My mother was pretty much as I remembered her. Her hair was a touch more silver, the blond I’d inherited from her giving way gracefully. She wore no makeup, and I could smell the moisturizer she’d used for years.
I said, “How did you get in?”
“The plumber.”
“What plumber?”
“The woman plumber, in the plumber suit. An effeminate young man let me into the building, and the plumber let me into the apartment. A little kitschy, isn’t it? I would never put animal skin against these purples.” She gestured to the walls and carpet. “Of course, I wouldn’t use animal skin in any case. Even faux.”
“It’s a sublet,” I said, distractedly. “Cheap. Almost a house-sit. For my friend Hubie. Was this plumber… plumbing?”
“I have no idea. Gay, I suppose. Your friend. They can be kitschy, can’t they? Generally with more taste than this.”
I perched on a chair. Maybe the building super had let the plumber in.
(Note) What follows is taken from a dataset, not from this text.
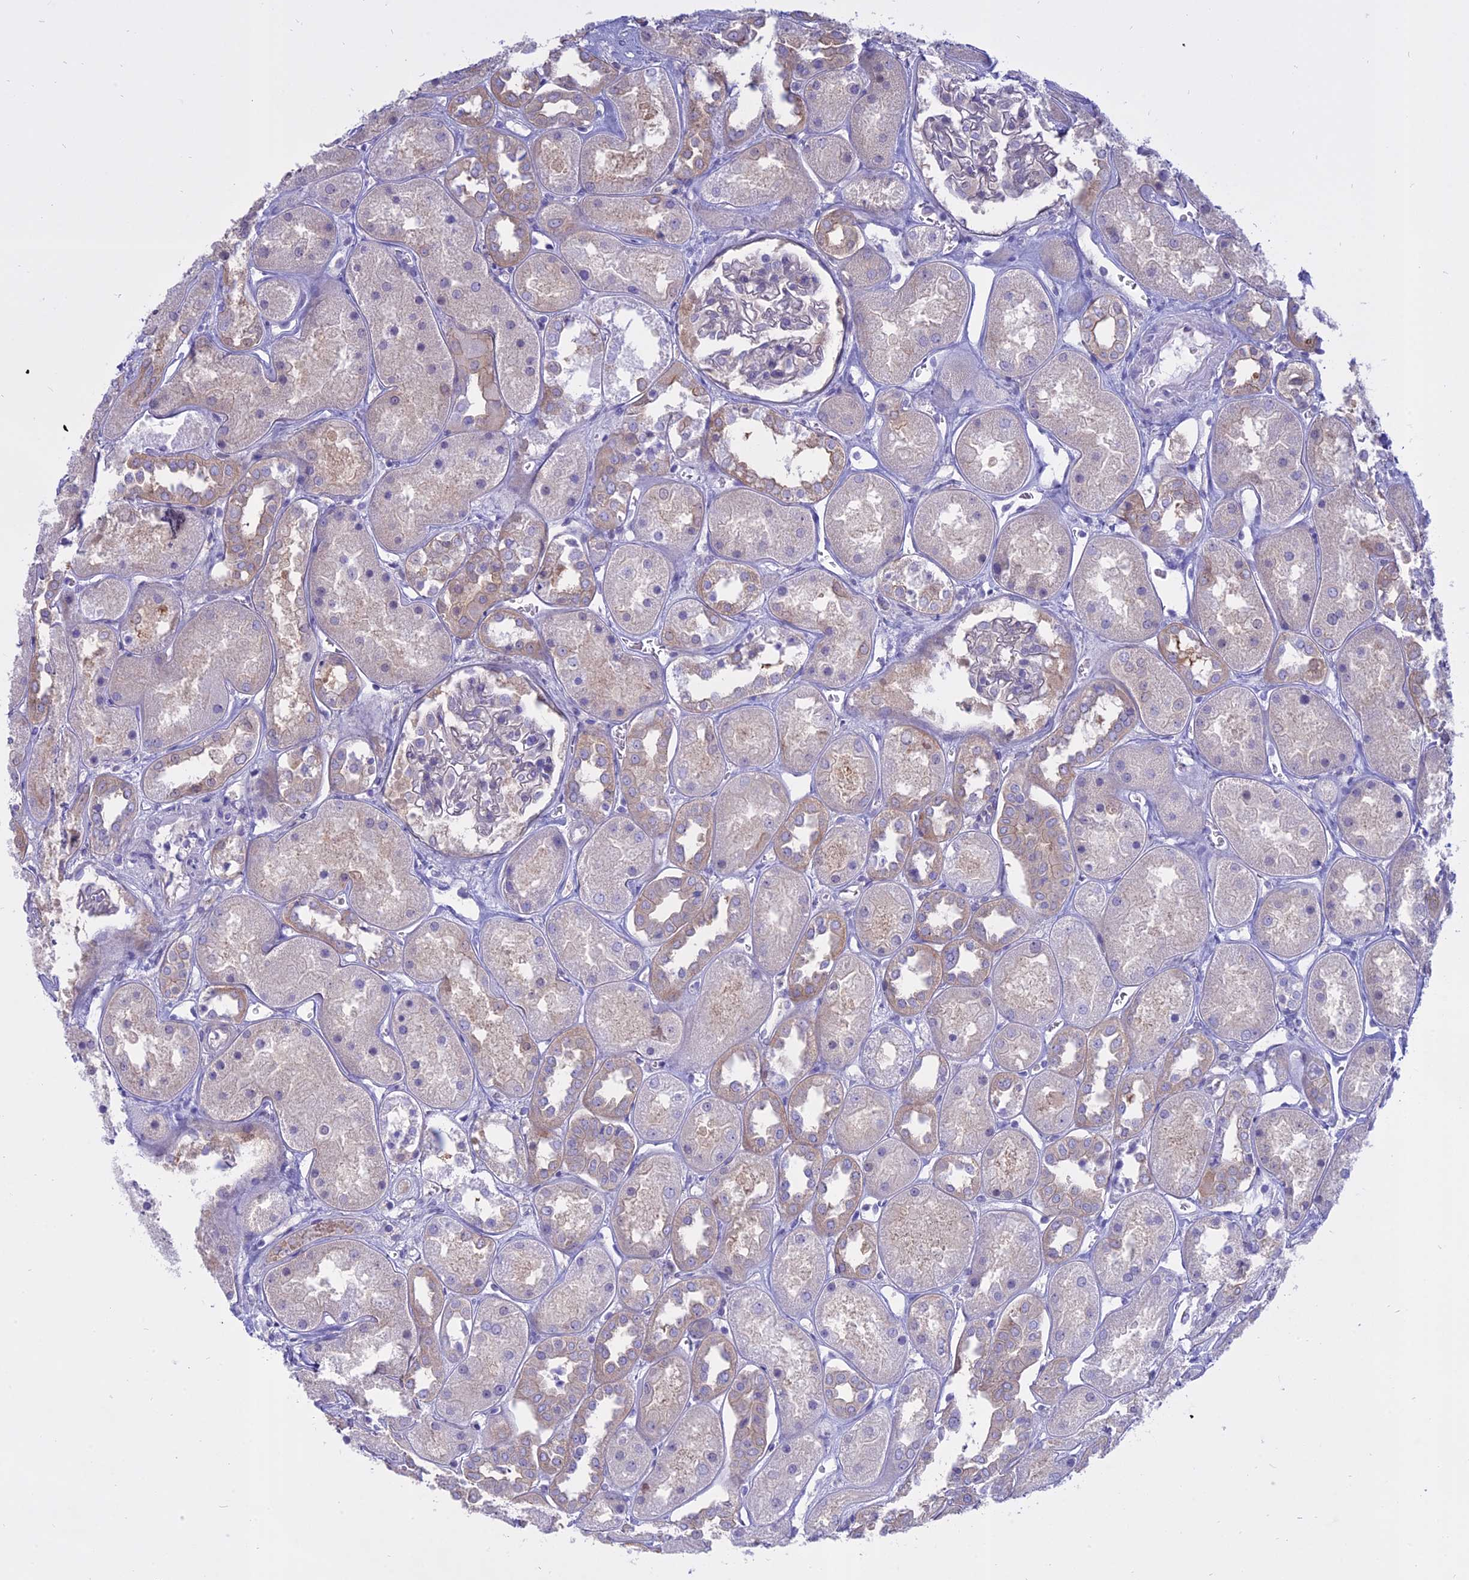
{"staining": {"intensity": "negative", "quantity": "none", "location": "none"}, "tissue": "kidney", "cell_type": "Cells in glomeruli", "image_type": "normal", "snomed": [{"axis": "morphology", "description": "Normal tissue, NOS"}, {"axis": "topography", "description": "Kidney"}], "caption": "Immunohistochemical staining of unremarkable human kidney demonstrates no significant expression in cells in glomeruli.", "gene": "AHCYL1", "patient": {"sex": "male", "age": 70}}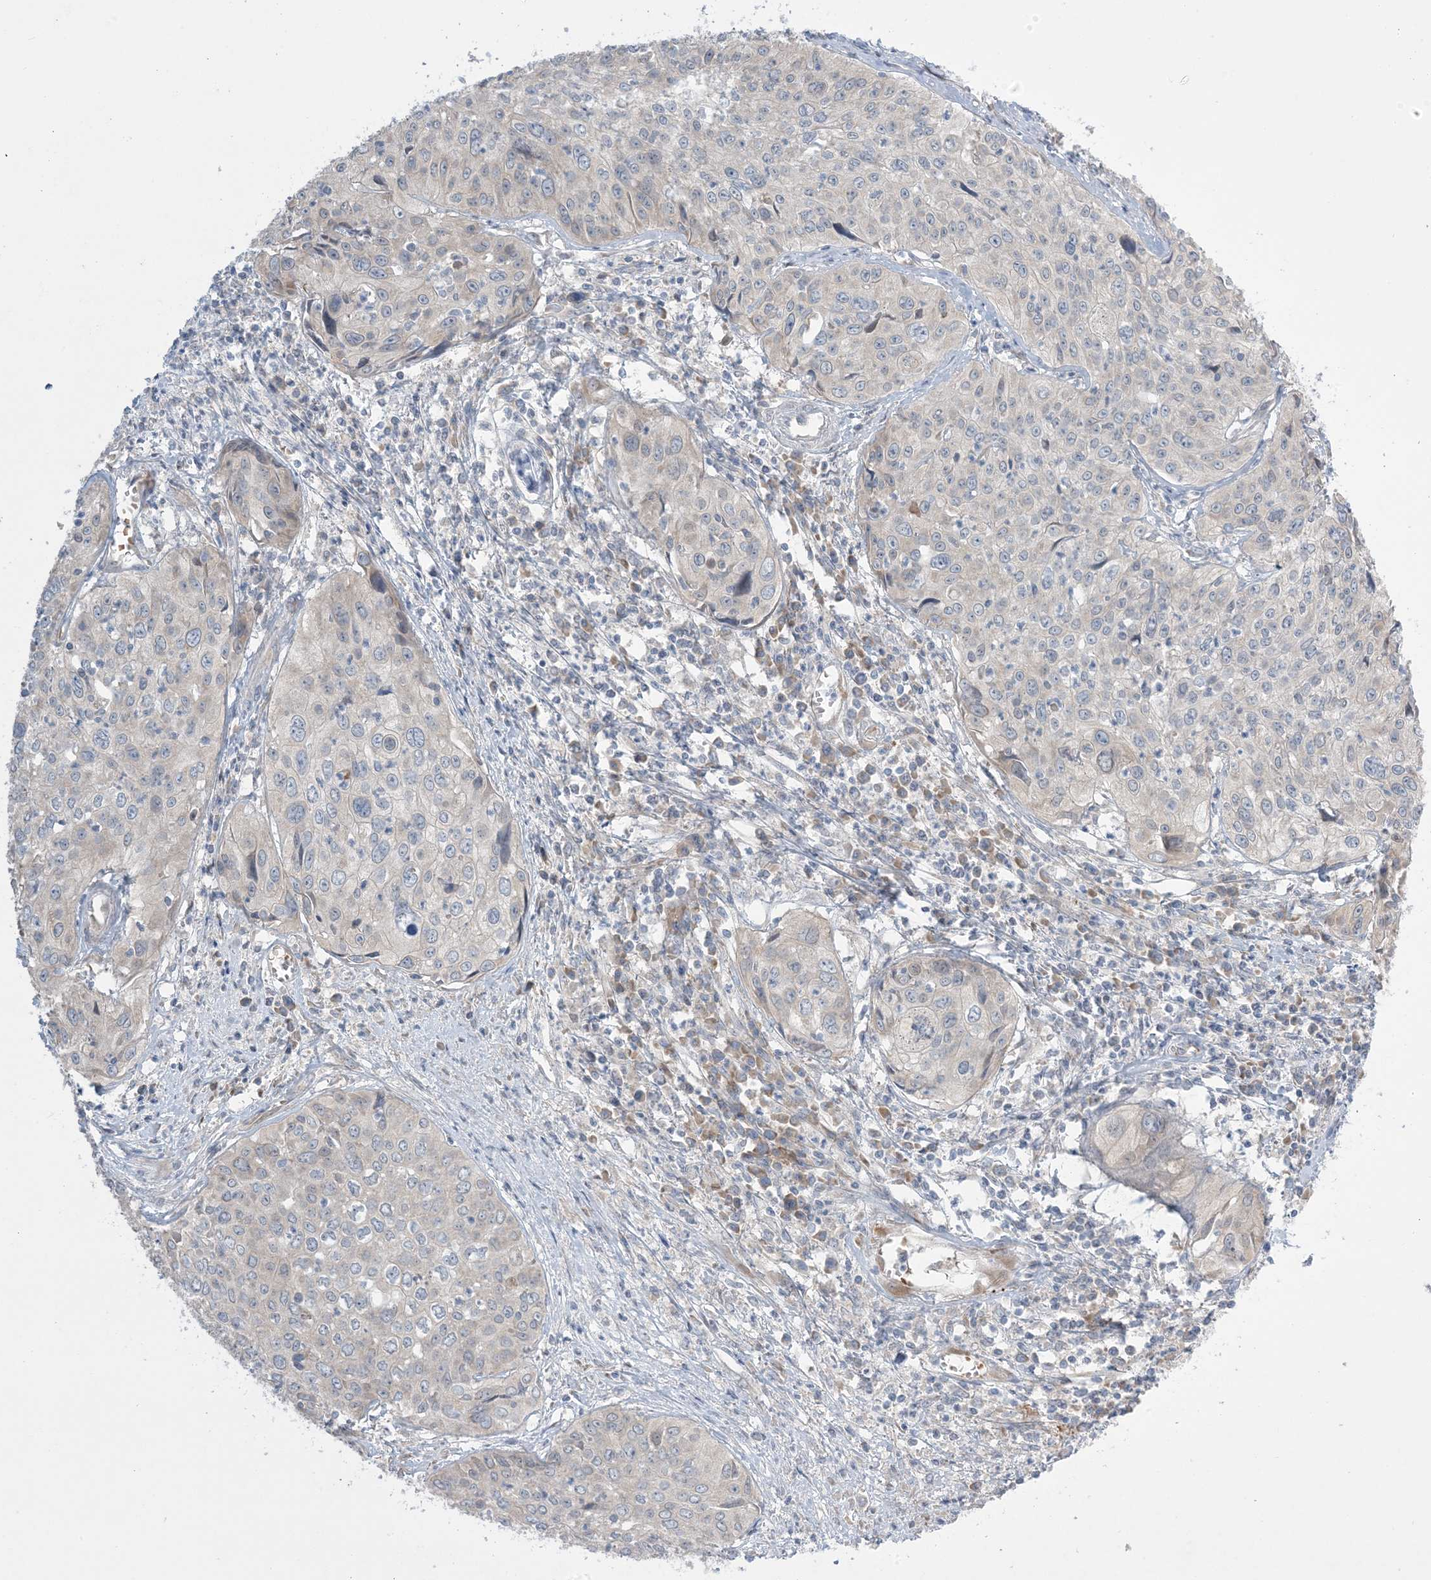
{"staining": {"intensity": "negative", "quantity": "none", "location": "none"}, "tissue": "cervical cancer", "cell_type": "Tumor cells", "image_type": "cancer", "snomed": [{"axis": "morphology", "description": "Squamous cell carcinoma, NOS"}, {"axis": "topography", "description": "Cervix"}], "caption": "Tumor cells show no significant expression in cervical cancer (squamous cell carcinoma).", "gene": "MMGT1", "patient": {"sex": "female", "age": 31}}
Maybe I had a leak I didn’t know about, dripping into the apartment beneath me. These things happened. I’d call the super. “How’s life at the ashram, Mom? I thought you-”
“Dear, is it so difficult to use my given name? I’ve requested-”
“Sorry. Estelle.”
“No, the new one.”
“Sorry. Prana. Didn’t you say only an act of God could get you back to L.A.?”
“It was an act of God that brought me.” My mother set the coffee-table book on a coffee table already cluttered with books. “I am concerned for your chi.”
I stood. “Okay, let me just change before we launch into… chi. Something to drink?” I detoured to the kitchen for a diet root beer.